#### INFORMATION SUPPLIED
* begin *
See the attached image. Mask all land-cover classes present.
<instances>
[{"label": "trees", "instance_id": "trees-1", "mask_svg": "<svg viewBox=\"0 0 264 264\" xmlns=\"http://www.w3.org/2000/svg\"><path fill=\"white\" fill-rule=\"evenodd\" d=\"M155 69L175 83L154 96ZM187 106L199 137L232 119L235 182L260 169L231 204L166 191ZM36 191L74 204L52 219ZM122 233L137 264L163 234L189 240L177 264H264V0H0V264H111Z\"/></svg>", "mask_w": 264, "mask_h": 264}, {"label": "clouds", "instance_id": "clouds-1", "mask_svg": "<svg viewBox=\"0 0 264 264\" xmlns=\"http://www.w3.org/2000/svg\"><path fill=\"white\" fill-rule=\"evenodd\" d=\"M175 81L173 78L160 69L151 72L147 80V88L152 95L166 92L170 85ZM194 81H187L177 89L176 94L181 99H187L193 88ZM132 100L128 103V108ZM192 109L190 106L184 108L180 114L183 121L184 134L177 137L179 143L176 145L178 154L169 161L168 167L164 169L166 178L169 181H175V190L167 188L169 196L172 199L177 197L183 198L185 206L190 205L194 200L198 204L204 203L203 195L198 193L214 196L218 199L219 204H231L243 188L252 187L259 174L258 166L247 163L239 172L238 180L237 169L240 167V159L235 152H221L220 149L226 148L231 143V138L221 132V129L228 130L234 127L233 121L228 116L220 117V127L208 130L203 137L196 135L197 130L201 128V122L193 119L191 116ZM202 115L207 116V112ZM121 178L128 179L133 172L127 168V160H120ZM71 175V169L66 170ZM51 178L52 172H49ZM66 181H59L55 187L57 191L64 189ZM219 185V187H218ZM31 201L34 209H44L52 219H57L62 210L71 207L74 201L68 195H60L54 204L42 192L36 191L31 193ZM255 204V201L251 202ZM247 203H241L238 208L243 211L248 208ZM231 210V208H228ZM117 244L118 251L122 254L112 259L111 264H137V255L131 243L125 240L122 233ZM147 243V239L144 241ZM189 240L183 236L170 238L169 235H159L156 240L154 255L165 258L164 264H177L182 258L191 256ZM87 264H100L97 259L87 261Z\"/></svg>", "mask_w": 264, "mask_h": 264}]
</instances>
* end *
* begin *
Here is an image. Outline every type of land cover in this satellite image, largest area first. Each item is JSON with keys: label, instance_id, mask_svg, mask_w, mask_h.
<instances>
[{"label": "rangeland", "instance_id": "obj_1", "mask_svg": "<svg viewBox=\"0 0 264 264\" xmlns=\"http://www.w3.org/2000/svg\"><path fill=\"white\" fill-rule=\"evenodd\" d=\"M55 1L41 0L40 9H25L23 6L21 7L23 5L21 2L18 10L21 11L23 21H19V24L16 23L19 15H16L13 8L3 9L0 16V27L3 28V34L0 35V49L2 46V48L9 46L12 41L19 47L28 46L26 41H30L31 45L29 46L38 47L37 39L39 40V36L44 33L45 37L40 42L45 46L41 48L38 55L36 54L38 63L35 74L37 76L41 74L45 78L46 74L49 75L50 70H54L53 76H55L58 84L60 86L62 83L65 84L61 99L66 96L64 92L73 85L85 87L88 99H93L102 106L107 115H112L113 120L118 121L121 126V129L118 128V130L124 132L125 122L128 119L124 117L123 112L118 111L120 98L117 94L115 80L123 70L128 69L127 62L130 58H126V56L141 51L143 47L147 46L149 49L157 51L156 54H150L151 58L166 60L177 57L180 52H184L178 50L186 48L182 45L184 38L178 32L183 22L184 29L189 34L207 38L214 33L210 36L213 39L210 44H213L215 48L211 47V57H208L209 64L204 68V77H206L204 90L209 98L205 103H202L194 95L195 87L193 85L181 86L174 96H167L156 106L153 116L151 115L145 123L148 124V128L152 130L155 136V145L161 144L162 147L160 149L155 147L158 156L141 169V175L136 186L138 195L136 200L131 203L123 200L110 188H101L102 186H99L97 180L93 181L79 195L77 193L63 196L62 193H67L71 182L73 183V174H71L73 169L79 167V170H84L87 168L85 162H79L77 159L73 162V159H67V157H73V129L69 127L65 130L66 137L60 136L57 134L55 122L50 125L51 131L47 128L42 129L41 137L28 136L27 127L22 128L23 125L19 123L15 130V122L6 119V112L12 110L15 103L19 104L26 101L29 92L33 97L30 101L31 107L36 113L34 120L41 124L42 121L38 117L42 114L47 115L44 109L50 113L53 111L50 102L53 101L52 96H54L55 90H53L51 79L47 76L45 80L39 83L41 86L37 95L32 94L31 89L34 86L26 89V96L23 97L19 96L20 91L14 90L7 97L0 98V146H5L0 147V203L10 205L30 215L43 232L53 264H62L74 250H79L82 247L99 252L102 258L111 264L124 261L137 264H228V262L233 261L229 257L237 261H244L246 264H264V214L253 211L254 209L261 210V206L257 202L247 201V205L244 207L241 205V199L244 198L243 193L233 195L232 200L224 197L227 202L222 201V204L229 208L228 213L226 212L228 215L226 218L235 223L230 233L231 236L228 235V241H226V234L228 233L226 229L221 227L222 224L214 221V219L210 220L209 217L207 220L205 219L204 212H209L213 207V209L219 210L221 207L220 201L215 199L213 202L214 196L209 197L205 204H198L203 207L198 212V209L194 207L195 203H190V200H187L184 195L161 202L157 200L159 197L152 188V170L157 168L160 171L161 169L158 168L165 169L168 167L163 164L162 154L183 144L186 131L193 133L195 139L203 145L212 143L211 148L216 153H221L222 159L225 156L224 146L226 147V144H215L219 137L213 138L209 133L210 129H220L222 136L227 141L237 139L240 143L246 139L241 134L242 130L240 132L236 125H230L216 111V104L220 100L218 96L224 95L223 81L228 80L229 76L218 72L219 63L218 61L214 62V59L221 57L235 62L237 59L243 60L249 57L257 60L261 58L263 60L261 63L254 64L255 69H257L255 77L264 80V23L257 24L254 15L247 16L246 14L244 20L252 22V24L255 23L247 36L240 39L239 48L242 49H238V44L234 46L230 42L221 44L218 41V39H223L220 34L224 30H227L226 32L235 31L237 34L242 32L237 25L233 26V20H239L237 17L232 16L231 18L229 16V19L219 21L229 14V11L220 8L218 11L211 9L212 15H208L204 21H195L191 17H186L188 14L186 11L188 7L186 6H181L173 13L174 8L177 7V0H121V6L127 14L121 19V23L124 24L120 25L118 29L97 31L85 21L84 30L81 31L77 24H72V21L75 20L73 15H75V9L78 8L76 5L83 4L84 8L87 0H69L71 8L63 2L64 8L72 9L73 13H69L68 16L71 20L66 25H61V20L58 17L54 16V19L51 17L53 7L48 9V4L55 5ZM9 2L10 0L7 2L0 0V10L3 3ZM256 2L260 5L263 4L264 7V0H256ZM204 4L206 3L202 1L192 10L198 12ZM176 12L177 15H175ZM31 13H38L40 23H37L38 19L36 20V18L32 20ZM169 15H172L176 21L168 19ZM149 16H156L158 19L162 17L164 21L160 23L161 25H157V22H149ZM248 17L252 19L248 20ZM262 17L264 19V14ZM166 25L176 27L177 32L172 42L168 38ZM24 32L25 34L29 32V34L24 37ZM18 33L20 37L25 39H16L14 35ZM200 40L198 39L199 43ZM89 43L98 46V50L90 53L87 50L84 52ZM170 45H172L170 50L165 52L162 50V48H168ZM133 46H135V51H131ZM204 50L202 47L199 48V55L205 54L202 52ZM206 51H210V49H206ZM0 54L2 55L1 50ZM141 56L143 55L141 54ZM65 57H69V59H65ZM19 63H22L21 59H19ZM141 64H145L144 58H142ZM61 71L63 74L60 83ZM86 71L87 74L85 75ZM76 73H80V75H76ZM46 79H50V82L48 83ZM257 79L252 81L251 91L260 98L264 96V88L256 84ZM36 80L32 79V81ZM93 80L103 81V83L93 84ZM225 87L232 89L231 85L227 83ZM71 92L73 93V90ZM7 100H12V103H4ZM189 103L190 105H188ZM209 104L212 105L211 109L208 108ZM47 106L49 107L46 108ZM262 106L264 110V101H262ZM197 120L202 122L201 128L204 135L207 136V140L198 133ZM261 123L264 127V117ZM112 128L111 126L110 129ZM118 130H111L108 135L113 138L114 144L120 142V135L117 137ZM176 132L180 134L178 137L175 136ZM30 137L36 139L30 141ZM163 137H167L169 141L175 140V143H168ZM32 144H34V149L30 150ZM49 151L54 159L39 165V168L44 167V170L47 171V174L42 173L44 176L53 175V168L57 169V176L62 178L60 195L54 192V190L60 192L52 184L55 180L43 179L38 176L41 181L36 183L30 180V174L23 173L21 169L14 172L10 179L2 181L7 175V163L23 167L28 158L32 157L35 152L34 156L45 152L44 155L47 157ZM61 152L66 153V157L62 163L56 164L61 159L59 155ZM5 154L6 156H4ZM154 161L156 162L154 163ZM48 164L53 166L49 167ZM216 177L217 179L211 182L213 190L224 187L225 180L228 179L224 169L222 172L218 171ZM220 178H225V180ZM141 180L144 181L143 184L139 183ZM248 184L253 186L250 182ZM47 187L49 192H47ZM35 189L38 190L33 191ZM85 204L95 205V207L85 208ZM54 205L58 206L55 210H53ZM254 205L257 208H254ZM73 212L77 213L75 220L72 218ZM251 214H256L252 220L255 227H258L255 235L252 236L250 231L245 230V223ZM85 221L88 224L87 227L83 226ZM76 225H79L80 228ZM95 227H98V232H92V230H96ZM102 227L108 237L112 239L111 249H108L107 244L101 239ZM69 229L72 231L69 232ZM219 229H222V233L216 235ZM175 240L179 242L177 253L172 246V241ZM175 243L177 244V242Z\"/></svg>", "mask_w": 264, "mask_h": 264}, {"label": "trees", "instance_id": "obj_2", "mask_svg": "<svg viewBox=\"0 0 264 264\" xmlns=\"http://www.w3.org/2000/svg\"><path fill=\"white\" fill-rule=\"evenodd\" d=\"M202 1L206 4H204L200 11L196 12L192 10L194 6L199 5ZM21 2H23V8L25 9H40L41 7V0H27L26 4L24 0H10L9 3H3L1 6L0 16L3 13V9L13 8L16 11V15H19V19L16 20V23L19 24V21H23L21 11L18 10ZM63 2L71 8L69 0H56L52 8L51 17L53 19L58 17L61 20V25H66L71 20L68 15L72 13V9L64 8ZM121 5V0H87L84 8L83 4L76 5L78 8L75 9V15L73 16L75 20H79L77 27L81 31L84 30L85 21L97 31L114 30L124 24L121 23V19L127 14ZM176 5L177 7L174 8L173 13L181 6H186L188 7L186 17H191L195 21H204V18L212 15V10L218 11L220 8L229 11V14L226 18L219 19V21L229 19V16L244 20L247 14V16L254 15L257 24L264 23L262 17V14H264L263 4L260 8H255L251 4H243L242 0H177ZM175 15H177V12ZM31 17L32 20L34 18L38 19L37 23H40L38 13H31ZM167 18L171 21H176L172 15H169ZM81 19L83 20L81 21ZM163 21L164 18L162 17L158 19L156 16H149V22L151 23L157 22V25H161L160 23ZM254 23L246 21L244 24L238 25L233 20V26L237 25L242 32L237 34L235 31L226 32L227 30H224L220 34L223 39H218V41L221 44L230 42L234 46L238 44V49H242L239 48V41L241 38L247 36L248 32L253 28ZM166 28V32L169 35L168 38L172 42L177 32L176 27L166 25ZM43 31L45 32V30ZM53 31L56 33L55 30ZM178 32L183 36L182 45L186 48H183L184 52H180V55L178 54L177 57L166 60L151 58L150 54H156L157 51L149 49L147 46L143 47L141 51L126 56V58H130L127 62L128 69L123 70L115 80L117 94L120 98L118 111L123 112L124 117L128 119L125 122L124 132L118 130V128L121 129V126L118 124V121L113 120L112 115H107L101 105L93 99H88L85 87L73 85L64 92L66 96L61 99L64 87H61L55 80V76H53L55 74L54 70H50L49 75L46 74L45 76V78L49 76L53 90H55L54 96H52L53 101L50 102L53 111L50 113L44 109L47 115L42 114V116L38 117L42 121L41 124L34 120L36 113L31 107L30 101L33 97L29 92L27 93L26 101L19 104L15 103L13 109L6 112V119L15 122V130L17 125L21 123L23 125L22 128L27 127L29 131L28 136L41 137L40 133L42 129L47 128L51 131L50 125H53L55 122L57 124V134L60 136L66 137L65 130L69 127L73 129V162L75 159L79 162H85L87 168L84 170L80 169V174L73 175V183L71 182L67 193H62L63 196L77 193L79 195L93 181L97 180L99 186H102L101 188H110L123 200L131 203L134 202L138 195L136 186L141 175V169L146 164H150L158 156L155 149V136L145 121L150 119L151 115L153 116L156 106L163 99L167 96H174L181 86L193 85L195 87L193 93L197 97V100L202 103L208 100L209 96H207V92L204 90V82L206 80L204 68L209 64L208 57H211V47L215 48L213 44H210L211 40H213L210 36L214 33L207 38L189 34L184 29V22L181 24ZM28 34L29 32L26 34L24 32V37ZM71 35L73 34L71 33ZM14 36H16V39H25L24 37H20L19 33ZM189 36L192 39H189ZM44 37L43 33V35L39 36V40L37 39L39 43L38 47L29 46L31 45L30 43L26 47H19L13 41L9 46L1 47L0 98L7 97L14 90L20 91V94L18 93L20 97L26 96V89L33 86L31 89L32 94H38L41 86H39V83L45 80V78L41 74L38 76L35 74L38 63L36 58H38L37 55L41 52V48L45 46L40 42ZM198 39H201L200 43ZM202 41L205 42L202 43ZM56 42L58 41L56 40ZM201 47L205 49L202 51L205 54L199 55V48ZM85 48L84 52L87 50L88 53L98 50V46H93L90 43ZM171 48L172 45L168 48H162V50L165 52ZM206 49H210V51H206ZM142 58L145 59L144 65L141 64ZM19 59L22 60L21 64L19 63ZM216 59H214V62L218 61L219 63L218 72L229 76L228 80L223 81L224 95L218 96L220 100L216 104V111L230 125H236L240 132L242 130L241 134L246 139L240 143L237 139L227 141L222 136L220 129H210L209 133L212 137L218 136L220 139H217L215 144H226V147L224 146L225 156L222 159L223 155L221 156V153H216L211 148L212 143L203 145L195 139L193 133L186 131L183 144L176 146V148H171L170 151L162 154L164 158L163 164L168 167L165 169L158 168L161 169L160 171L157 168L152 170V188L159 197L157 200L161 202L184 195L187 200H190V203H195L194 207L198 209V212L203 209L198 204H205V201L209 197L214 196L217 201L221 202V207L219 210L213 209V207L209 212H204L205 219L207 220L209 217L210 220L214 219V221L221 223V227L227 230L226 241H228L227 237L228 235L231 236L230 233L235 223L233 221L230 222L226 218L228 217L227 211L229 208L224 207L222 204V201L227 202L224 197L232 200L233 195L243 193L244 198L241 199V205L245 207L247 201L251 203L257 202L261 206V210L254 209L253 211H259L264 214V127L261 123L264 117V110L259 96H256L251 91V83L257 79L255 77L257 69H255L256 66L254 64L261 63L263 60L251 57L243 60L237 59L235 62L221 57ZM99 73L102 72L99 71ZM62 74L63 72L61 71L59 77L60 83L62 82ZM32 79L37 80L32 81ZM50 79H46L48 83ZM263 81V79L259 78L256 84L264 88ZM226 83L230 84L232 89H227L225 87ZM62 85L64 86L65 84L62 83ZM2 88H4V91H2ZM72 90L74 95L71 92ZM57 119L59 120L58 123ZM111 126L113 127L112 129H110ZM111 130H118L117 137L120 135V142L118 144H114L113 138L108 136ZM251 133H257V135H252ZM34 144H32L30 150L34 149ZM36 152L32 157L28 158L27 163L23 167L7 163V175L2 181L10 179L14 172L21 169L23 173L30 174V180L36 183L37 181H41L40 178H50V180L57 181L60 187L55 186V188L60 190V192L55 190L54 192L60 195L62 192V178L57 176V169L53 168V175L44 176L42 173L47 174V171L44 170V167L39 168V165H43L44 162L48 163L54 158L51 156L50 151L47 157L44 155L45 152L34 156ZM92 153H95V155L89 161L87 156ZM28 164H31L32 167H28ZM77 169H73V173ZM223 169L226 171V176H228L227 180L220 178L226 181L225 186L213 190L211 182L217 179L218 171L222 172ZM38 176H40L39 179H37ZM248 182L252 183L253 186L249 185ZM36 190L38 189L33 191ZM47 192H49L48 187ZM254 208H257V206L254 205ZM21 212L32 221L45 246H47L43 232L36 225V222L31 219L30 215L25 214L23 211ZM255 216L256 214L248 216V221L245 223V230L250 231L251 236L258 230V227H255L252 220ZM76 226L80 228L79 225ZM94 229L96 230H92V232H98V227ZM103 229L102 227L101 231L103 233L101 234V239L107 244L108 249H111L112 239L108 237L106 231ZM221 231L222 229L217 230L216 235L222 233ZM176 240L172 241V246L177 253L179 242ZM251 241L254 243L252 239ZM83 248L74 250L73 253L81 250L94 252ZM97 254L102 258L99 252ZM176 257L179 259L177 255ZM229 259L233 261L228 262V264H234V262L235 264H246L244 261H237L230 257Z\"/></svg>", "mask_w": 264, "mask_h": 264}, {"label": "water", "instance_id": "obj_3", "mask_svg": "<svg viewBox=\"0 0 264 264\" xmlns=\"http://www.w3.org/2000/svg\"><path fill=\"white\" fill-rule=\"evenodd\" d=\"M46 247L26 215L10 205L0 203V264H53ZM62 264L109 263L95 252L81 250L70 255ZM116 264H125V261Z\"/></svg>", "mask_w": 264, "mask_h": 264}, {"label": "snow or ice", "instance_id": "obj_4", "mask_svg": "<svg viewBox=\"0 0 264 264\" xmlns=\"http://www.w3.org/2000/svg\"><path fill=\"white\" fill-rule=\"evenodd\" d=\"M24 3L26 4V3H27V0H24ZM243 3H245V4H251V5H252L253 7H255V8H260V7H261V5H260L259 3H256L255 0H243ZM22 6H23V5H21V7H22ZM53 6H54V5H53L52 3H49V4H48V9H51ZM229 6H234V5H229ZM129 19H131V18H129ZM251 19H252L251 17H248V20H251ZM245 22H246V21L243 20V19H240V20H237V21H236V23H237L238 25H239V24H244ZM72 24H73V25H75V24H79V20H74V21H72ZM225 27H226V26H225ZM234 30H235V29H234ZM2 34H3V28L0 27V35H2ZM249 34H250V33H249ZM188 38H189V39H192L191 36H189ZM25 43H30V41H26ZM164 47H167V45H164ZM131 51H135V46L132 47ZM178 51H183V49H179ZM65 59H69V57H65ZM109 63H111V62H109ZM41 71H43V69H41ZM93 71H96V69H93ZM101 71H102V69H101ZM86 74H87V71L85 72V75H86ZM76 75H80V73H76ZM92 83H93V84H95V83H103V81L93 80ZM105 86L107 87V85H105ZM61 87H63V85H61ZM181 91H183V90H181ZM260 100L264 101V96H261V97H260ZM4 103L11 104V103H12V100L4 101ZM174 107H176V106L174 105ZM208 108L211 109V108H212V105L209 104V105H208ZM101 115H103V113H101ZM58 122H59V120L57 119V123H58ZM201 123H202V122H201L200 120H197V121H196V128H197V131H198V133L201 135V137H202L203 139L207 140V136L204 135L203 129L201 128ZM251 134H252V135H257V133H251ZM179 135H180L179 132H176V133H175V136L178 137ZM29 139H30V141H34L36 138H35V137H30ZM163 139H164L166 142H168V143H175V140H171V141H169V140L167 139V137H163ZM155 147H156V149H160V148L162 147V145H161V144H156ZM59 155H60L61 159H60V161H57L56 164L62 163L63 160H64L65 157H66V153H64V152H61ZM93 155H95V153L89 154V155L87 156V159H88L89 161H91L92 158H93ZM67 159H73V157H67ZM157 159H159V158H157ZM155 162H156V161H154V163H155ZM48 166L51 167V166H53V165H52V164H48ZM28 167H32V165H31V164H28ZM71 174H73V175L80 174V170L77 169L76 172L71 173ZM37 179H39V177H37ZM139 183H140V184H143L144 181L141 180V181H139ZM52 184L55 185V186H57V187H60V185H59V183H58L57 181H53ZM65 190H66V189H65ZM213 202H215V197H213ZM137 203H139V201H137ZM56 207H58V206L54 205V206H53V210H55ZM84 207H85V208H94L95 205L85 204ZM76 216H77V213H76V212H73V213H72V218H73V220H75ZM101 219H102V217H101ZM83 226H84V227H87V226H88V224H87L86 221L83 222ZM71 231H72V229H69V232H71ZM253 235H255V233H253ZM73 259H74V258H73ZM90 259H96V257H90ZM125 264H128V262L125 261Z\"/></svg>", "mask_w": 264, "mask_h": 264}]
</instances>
* end *
#### REQUIREMENTS
Locate each line in the records above that contains the string "cover", and copy those lines.

#### COMPLETE ANSWER
See the attached image. Mask all land-cover classes present.
Here is an image. Outline every type of land cover in this satellite image, largest area first. Each item is JSON with keys: label, instance_id, mask_svg, mask_w, mask_h.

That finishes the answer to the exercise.